La commission créée pour faire la lumière sur les disparitions.

Cette commission ne sera jamais efficace telle qu’elle est composée. Sur 11 membres, 7 représentent le gouvernement. Donc, comme dirait le général De Gaulle : « c’est un machin pour noyer le poisson ». Pour réaliser un vrai travail, la commission doit être composée d’associations de lutte contre la violation des droits de l’homme, d’associations internationales…

Sur son futur.

Je retournerai au Tchad pour marquer Deby à la culotte. Je n’ai pas encore déposé ma demande (d’asile). Un visa de 3 mois m’a été donné et j’ai suffisamment de temps pour y réfléchir. Mais le moment venu, je retournerai au Tchad. Deby m’a toujours poussé vers l’asile pour être tranquille mais je ne lui ferai pas ce cadeau.

La suite : l’application de l’accord du 13 août [[L’accord du 13 août 2007, signé entre la majorité présidentielle et l’opposition politique, réunie au sein de la Coordination des partis politiques pour la défense de la Constitution (CPDC), doit améliorer le processus électoral au Tchad. La plupart des chefs de partis disparus durant l’attaque rebelle étaient membres de la CPDC]] est-elle toujours envisageable ?

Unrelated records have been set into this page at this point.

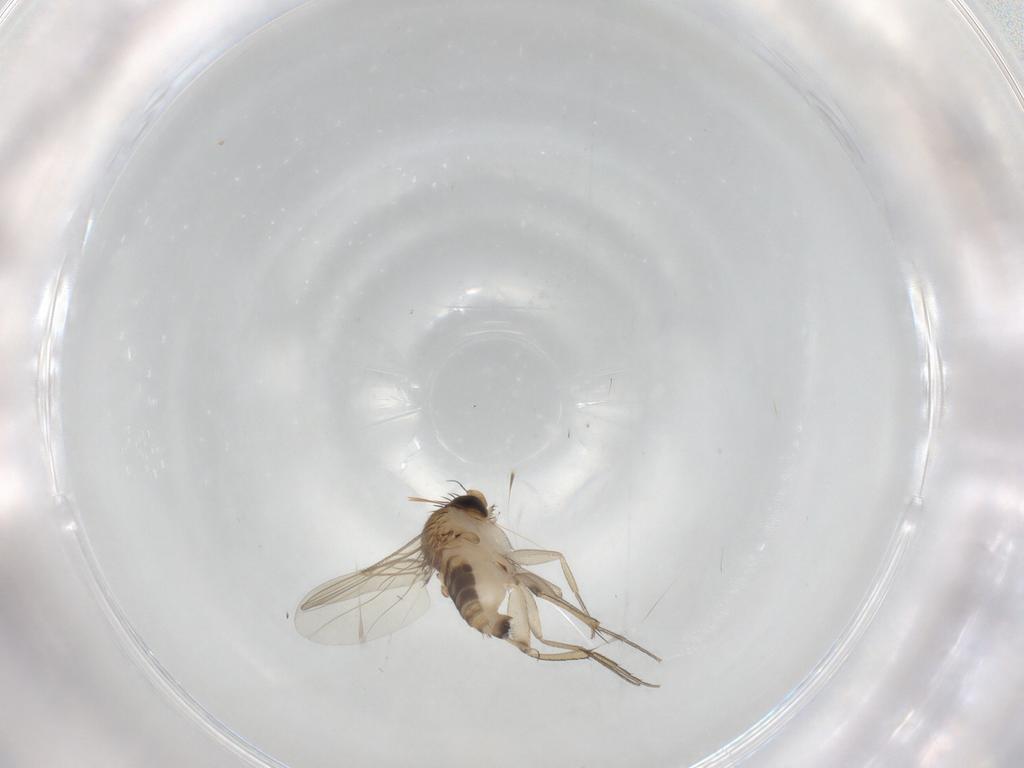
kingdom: Animalia
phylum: Arthropoda
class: Insecta
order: Diptera
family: Phoridae
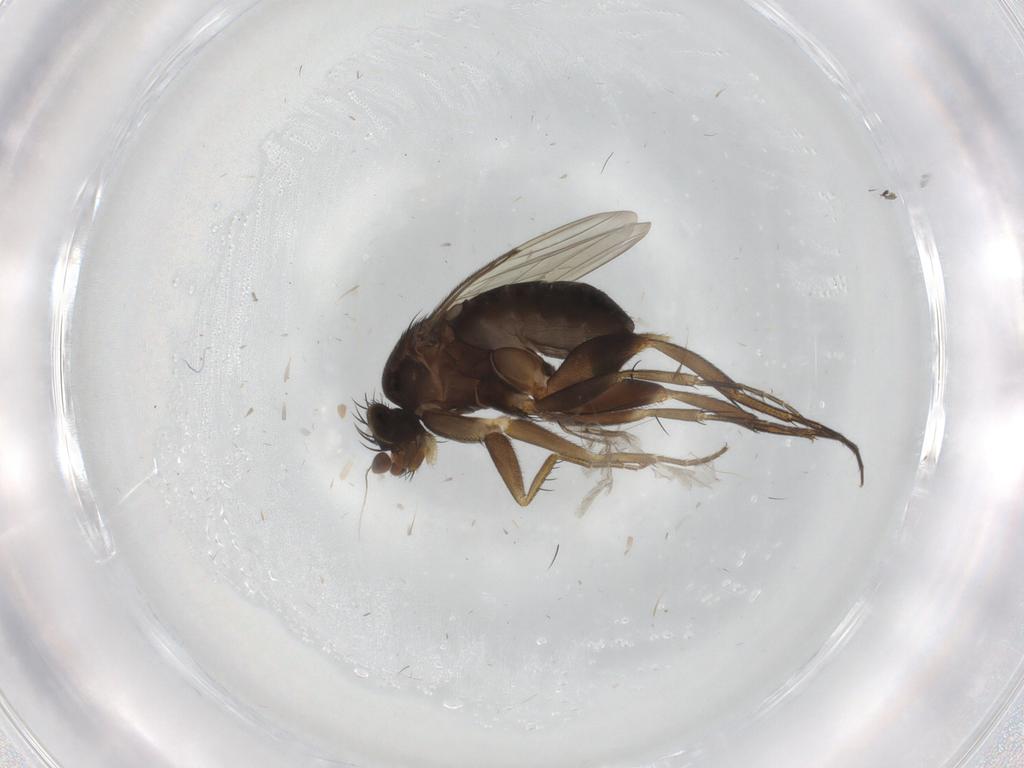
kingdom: Animalia
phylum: Arthropoda
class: Insecta
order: Diptera
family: Phoridae
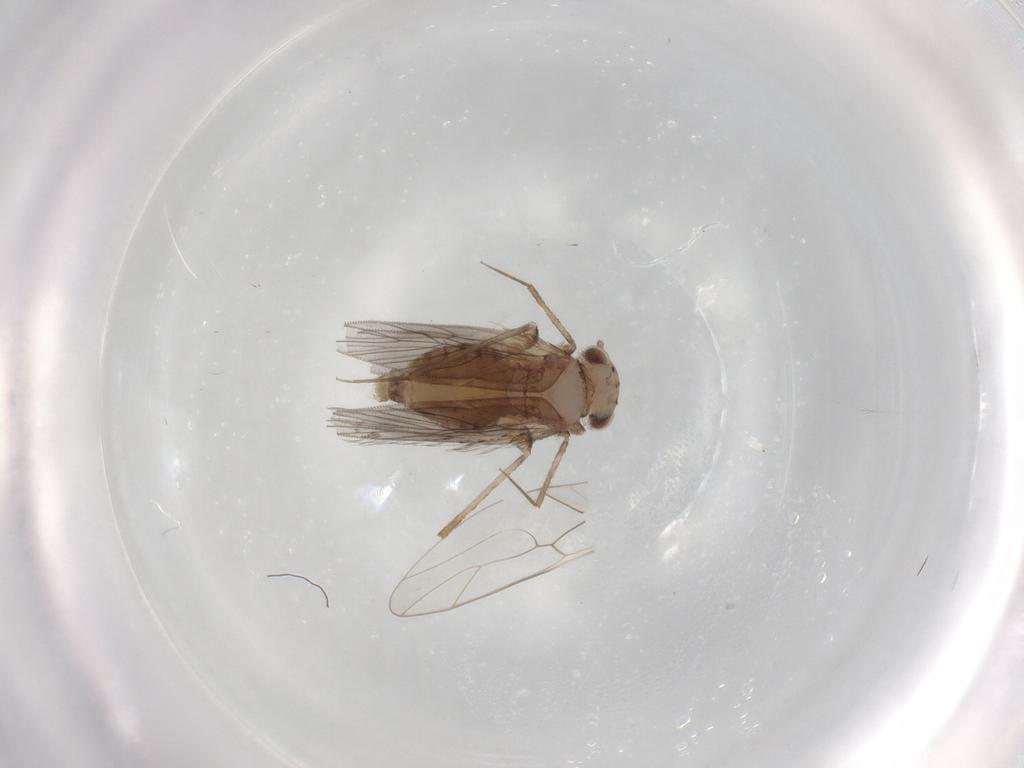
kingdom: Animalia
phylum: Arthropoda
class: Insecta
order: Psocodea
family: Lepidopsocidae
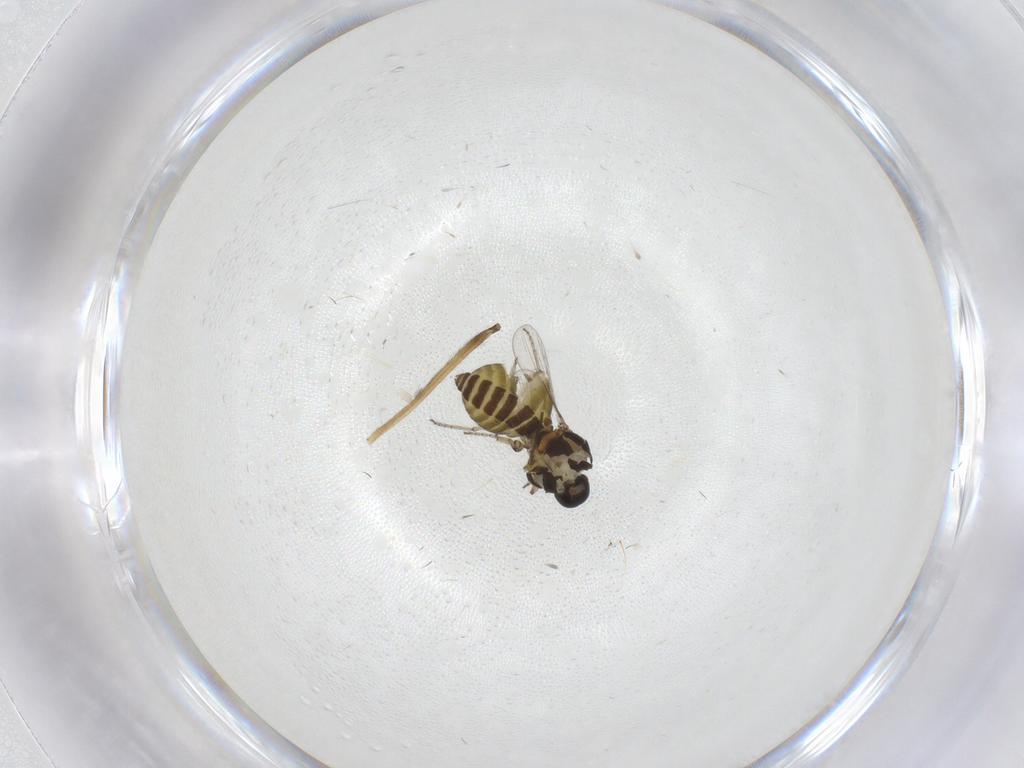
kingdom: Animalia
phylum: Arthropoda
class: Insecta
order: Diptera
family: Ceratopogonidae
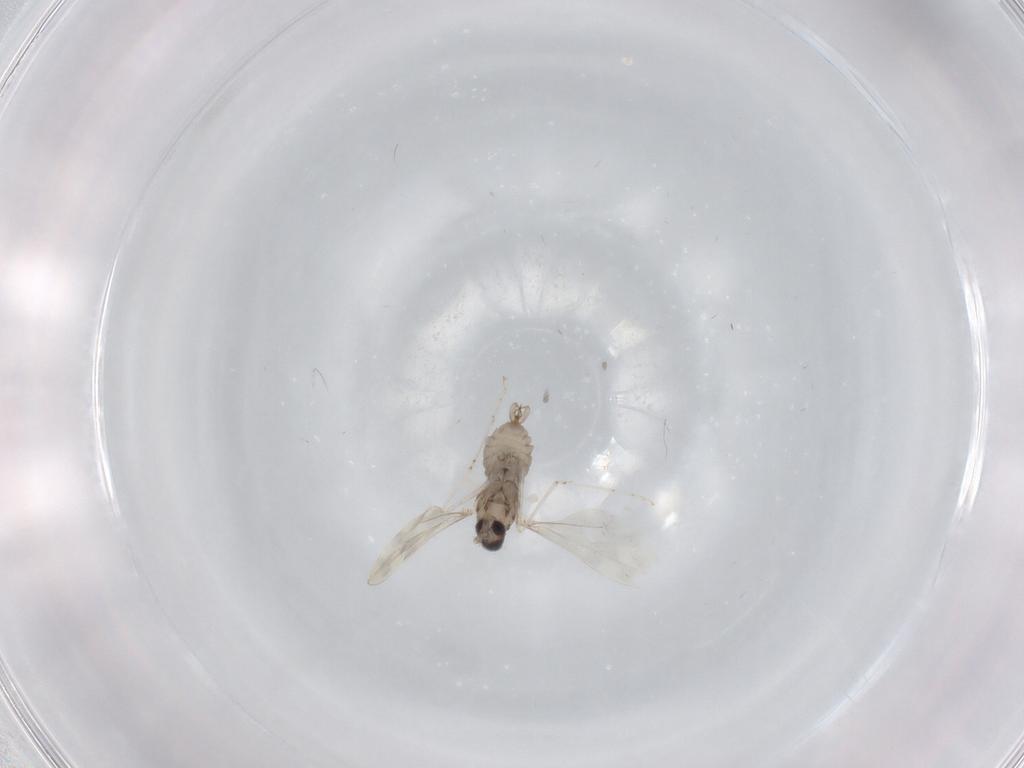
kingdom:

Je suis toujours ouvert. J’ai même discuté avec Kamougué et Saleh Kebzabo depuis Yaoundé pour accorder nos activités. Seulement, la solution est très simple. Deby a signé des dizaines d’accords avec des partis sans que cela ne change rien. Ceux qui ont signé avec lui sont deux mètres sous terre.
(…) Donc pour nous, et surtout pour moi, il faut un dialogue inclusif. Et je suis de ceux qui proposent à Deby une immunité à vie (afin qu’il quitte le pouvoir malgré les affaires qui pourraient l’emmener devant la justice).
(…) L’accord du 13 août n’est pas un accord politique, c’est un accord électoral. Seul un accord politique peut amener la paix au Tchad. Quel intérêt d’organiser des élections avec la moitié du pays investi par les rebelles.
(…) Un accord entre Deby et el Bechir, (comme celui qui va être signé sous les hospices du président Wade), ne suffit pas (…) La paix au Soudan ne peut venir que d’un accord inclusif au Tchad. Signer des accords comme on l’a vu jusqu’ici ne sert absolument à rien.